Fire Door & Compartmentation Regulations UK
Fire Stopping regulations exist to keep buildings, their contents and their occupants safe. The following article explains a range of important considerations around fire door and compartmentation regulations.
What are the Fire Door Regulations?
The Fire Safety (England) Regulations made it a legal requirement, from the 23rd January 2023, for responsible persons of all multi-occupied residential buildings in England, with storeys over 11 metres in height, to undertake quarterly checks of all fire doors (including self-closing devices) as well as undertaking – on a best endeavour basis – annual checks of all flat entrance doors that lead onto a building’s common parts. The regulations also require responsible persons to provide residents of all multi-occupied residential buildings with two or more sets of domestic premises (that have common parts) information on the importance of fire doors to a building’s fire safety.
What does fully compliant fire stopping consist of?
Fully compliant fire stopping is defined as the sealing of 'service penetrations', in accordance with the manufacturer’s detail, to achieve the required fire resistance. This term refers to how pipes, ducts, and cables travel through different compartments of a building, which create openings that allow a fire to spread.
What are the signs of non-compliant fire stopping?

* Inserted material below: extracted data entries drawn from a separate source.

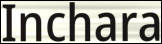
Inchara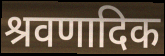
श्रवणादिक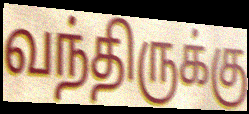
வந்திருக்குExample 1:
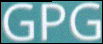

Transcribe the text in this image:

GPG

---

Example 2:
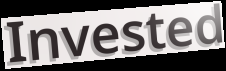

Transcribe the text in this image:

Invested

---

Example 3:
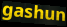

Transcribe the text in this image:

gashun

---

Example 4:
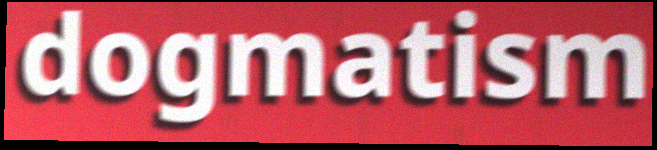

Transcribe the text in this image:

dogmatism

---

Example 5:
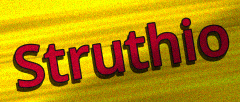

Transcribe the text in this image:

StruthioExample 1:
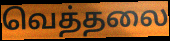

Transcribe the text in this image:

வெத்தலை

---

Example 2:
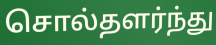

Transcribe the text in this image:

சொல்தளர்ந்து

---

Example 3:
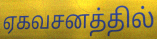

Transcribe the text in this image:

ஏகவசனத்தில்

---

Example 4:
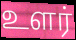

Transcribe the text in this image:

உளர்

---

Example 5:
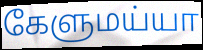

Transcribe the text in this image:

கேளுமய்யா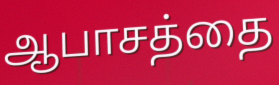
ஆபாசத்தை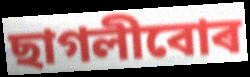
ছাগলীবোৰ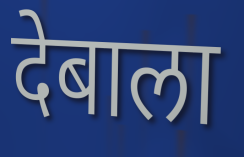
देबाला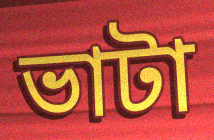
ভাটা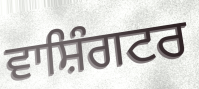
ਵਾਸ਼ਿੰਗਟਰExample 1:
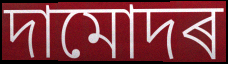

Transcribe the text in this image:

দামোদৰ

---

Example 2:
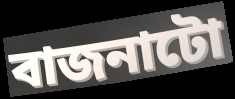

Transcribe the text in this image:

বাজনাটো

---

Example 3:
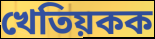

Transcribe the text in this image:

খেতিয়কক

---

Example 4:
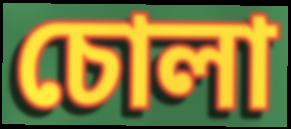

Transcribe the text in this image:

চোলা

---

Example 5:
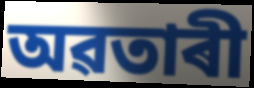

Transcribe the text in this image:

অৱতাৰীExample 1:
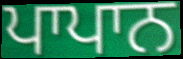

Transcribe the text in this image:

ਪਾਪਾਨ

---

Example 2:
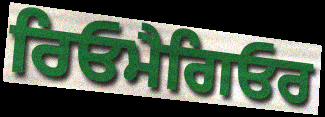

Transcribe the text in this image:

ਰਿਓਮੈਗਿਓਰ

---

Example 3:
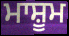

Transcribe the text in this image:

ਮਾਸ਼ੂਮ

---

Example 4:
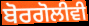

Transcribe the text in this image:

ਬੋਰਗੋਲੀਵੀ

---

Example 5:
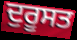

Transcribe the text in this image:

ਦੁਰੂਸਤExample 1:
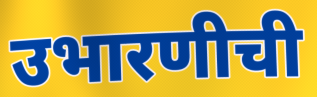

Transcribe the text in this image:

उभारणीची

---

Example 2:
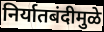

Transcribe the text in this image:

निर्यातबंदीमुळे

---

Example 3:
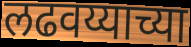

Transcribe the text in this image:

लढवय्याच्या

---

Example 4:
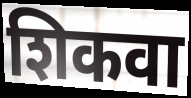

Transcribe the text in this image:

शिकवा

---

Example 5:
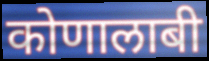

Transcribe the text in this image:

कोणालाबी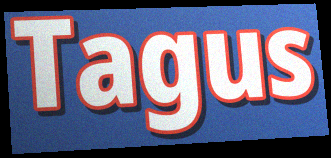
TagusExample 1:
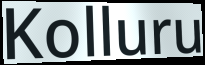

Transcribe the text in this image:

Kolluru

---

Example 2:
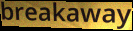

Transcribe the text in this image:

breakaway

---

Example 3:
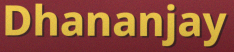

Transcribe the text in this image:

Dhananjay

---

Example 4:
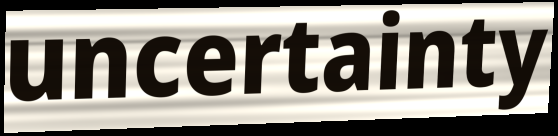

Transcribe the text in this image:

uncertainty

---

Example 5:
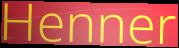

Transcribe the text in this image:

Henner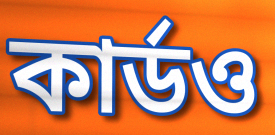
কার্ডওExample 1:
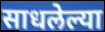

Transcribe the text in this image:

साधलेल्या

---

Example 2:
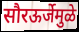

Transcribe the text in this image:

सौरऊर्जेमुळे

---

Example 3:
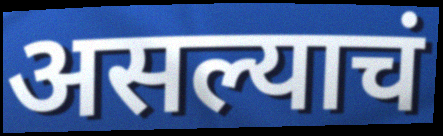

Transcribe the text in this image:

असल्याचं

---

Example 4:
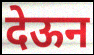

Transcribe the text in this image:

देऊन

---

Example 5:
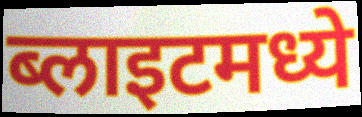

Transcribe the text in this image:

ब्लाइटमध्येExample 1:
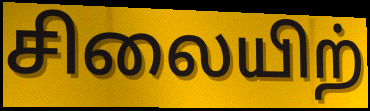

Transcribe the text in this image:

சிலையிற்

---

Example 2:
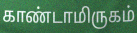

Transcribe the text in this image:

காண்டாமிருகம்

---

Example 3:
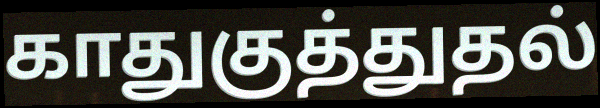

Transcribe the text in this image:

காதுகுத்துதல்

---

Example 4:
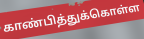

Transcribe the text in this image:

காண்பித்துக்கொள்ள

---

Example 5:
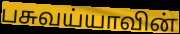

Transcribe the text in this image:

பசுவய்யாவின்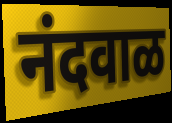
नंदवाळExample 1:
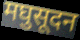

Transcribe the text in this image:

मघुसूदन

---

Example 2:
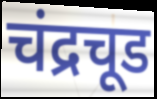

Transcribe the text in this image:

चंद्रचूड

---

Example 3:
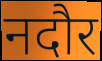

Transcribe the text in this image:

नदौर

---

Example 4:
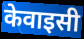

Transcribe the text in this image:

केवाइसी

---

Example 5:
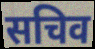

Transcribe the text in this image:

सचिवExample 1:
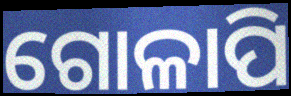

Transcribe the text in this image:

ଗୋଳାପି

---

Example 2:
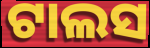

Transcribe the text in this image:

ଟାଲସ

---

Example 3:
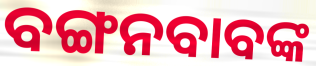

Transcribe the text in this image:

ବଙ୍ଗନବାବଙ୍କ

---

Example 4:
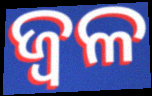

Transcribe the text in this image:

ଜ୍ୱଳ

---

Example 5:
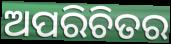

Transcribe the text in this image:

ଅପରିଚିତର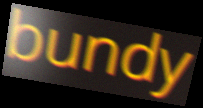
bundy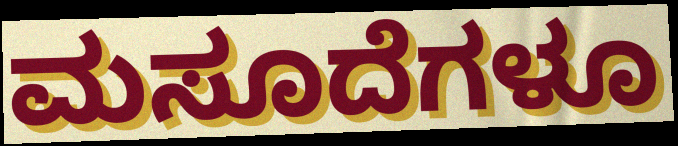
ಮಸೂದೆಗಳೂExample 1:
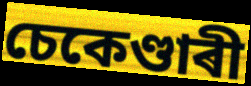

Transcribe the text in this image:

চেকেণ্ডাৰী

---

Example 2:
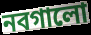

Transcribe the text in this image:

নবগালো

One of the biggest indicators of non-compliant fire stopping is voids/hole remains, damage to barriers and unfinished or incorrect selection of firestopping material for the services present.

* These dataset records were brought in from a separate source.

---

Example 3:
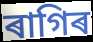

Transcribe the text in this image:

ৰাগিৰ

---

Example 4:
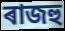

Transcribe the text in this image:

ৰাজহু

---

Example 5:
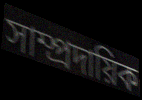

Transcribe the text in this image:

সাম্প্ৰদায়িক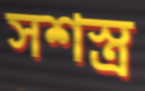
সশস্ত্ৰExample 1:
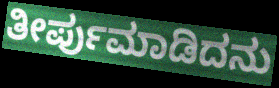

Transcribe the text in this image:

ತೀರ್ಪುಮಾಡಿದನು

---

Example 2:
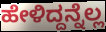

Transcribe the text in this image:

ಹೇಳಿದ್ದನ್ನೆಲ್ಲ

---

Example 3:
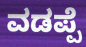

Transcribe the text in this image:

ವಡಪ್ಪೆ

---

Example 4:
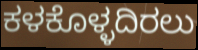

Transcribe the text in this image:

ಕಳಕೊಳ್ಳದಿರಲು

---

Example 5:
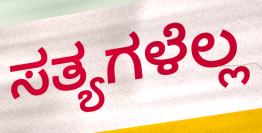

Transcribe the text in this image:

ಸತ್ಯಗಳೆಲ್ಲ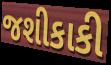
જશીકાકી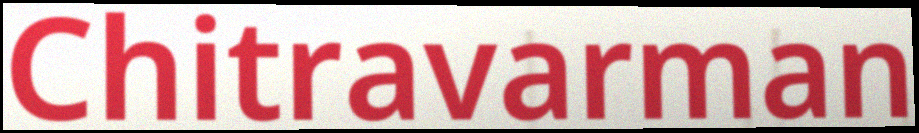
ChitravarmanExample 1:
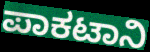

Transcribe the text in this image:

ಪಾಕಟಾನಿ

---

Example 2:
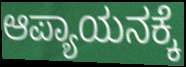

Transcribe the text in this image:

ಆಪ್ಯಾಯನಕ್ಕೆ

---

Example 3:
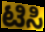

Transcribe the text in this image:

ಟಿಸಿ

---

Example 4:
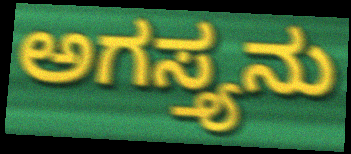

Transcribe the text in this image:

ಅಗಸ್ತ್ಯನು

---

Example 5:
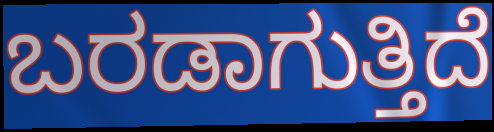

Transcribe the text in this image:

ಬರಡಾಗುತ್ತಿದೆ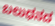
ಬಲುಧನದ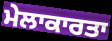
ਮੇਲਾਕਾਰਤਾ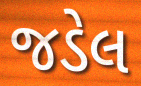
જડેલ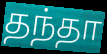
தந்தாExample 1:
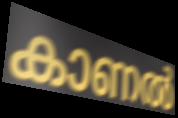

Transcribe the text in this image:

കാണൽ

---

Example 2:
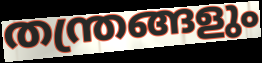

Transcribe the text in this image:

തന്ത്രങ്ങളും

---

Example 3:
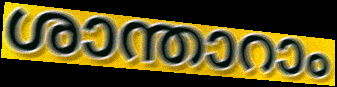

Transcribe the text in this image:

ശാന്താറാം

How do fire protection regulations impact fire stopping?
Appropriate fire protection regulations provide vital governing guidelines, pertaining to passive fire protection, with the overall aim to improve the fire safety of any building.
Overview of the Building Safety Act 2022
The Building Safety Act is a 230-page document that aims to ensure building safety is held supreme. The act requires more stringent safety measures that’ll change the way buildings are designed before then being constructed and maintained.
Who is responsible for complying with fire-stopping regulations?
The ‘Responsible Person’ is ultimately responsible for their own premise. This will vary depending on what premises are in question. For example, with a residential building, a landlord would usually be held accountable, however for a commercial property, you may be looking at the business owner.